## [Task requirements]
Please recast every entry below as a two-column CSV headed text and answer, one row per entry. Put the entry's text and its answer each in a single quoted field, with line breaks replaced by spaces.
Material provided START
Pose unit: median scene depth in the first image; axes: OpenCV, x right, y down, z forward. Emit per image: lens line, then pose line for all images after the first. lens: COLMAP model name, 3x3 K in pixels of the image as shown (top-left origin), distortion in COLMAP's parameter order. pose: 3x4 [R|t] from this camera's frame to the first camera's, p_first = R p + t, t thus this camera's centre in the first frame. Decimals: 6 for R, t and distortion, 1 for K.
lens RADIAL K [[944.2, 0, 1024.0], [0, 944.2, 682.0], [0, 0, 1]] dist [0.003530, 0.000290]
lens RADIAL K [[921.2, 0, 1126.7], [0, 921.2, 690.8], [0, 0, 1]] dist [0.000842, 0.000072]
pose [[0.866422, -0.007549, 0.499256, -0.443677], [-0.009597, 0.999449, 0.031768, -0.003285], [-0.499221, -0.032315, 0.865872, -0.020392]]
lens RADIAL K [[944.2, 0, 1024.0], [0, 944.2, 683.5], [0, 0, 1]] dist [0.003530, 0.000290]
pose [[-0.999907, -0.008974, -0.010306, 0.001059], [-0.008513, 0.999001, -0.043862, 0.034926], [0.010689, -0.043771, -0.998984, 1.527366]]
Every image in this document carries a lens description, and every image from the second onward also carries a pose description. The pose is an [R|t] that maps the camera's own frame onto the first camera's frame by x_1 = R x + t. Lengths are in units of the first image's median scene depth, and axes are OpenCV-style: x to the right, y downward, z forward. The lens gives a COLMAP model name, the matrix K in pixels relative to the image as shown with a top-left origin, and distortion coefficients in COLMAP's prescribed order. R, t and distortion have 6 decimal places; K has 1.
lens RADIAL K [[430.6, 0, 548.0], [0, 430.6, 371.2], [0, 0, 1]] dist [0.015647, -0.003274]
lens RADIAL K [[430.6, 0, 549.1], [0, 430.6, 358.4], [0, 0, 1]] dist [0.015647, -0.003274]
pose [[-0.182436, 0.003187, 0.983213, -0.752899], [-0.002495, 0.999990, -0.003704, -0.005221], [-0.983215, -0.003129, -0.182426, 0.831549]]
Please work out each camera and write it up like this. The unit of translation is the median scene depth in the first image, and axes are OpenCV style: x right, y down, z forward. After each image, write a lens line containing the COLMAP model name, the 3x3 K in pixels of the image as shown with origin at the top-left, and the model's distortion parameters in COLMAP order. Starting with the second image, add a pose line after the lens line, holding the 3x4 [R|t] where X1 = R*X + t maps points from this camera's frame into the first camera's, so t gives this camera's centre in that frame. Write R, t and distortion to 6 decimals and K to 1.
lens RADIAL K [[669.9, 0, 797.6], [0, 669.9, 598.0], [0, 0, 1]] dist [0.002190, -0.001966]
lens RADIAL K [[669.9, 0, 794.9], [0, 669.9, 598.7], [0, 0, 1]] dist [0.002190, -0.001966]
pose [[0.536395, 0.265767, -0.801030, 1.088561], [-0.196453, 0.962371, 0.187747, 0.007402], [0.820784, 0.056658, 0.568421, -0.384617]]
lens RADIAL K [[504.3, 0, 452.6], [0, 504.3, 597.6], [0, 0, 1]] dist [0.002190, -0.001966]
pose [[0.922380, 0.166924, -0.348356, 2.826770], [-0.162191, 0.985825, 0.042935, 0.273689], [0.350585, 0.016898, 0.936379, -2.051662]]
Material provided END
## [Output for this exercise]
text,answer
"Pose unit: median scene depth in the first image; axes: OpenCV, x right, y down, z forward. Emit per image: lens line, then pose line for all images after the first. lens: COLMAP model name, 3x3 K in pixels of the image as shown (top-left origin), distortion in COLMAP's parameter order. pose: 3x4 [R|t] from this camera's frame to the first camera's, p_first = R p + t, t thus this camera's centre in the first frame. Decimals: 6 for R, t and distortion, 1 for K.","lens RADIAL K [[944.2, 0, 1024.0], [0, 944.2, 682.0], [0, 0, 1]] dist [0.003530, 0.000290] lens RADIAL K [[921.2, 0, 1126.7], [0, 921.2, 690.8], [0, 0, 1]] dist [0.000842, 0.000072] pose [[0.866422, -0.007549, 0.499256, -0.443677], [-0.009597, 0.999449, 0.031768, -0.003285], [-0.499221, -0.032315, 0.865872, -0.020392]] lens RADIAL K [[944.2, 0, 1024.0], [0, 944.2, 683.5], [0, 0, 1]] dist [0.003530, 0.000290] pose [[-0.999907, -0.008974, -0.010306, 0.001059], [-0.008513, 0.999001, -0.043862, 0.034926], [0.010689, -0.043771, -0.998984, 1.527366]]"
"Every image in this document carries a lens description, and every image from the second onward also carries a pose description. The pose is an [R|t] that maps the camera's own frame onto the first camera's frame by x_1 = R x + t. Lengths are in units of the first image's median scene depth, and axes are OpenCV-style: x to the right, y downward, z forward. The lens gives a COLMAP model name, the matrix K in pixels relative to the image as shown with a top-left origin, and distortion coefficients in COLMAP's prescribed order. R, t and distortion have 6 decimal places; K has 1.","lens RADIAL K [[430.6, 0, 548.0], [0, 430.6, 371.2], [0, 0, 1]] dist [0.015647, -0.003274] lens RADIAL K [[430.6, 0, 549.1], [0, 430.6, 358.4], [0, 0, 1]] dist [0.015647, -0.003274] pose [[-0.182436, 0.003187, 0.983213, -0.752899], [-0.002495, 0.999990, -0.003704, -0.005221], [-0.983215, -0.003129, -0.182426, 0.831549]]"
"Please work out each camera and write it up like this. The unit of translation is the median scene depth in the first image, and axes are OpenCV style: x right, y down, z forward. After each image, write a lens line containing the COLMAP model name, the 3x3 K in pixels of the image as shown with origin at the top-left, and the model's distortion parameters in COLMAP order. Starting with the second image, add a pose line after the lens line, holding the 3x4 [R|t] where X1 = R*X + t maps points from this camera's frame into the first camera's, so t gives this camera's centre in that frame. Write R, t and distortion to 6 decimals and K to 1.","lens RADIAL K [[669.9, 0, 797.6], [0, 669.9, 598.0], [0, 0, 1]] dist [0.002190, -0.001966] lens RADIAL K [[669.9, 0, 794.9], [0, 669.9, 598.7], [0, 0, 1]] dist [0.002190, -0.001966] pose [[0.536395, 0.265767, -0.801030, 1.088561], [-0.196453, 0.962371, 0.187747, 0.007402], [0.820784, 0.056658, 0.568421, -0.384617]] lens RADIAL K [[504.3, 0, 452.6], [0, 504.3, 597.6], [0, 0, 1]] dist [0.002190, -0.001966] pose [[0.922380, 0.166924, -0.348356, 2.826770], [-0.162191, 0.985825, 0.042935, 0.273689], [0.350585, 0.016898, 0.936379, -2.051662]]"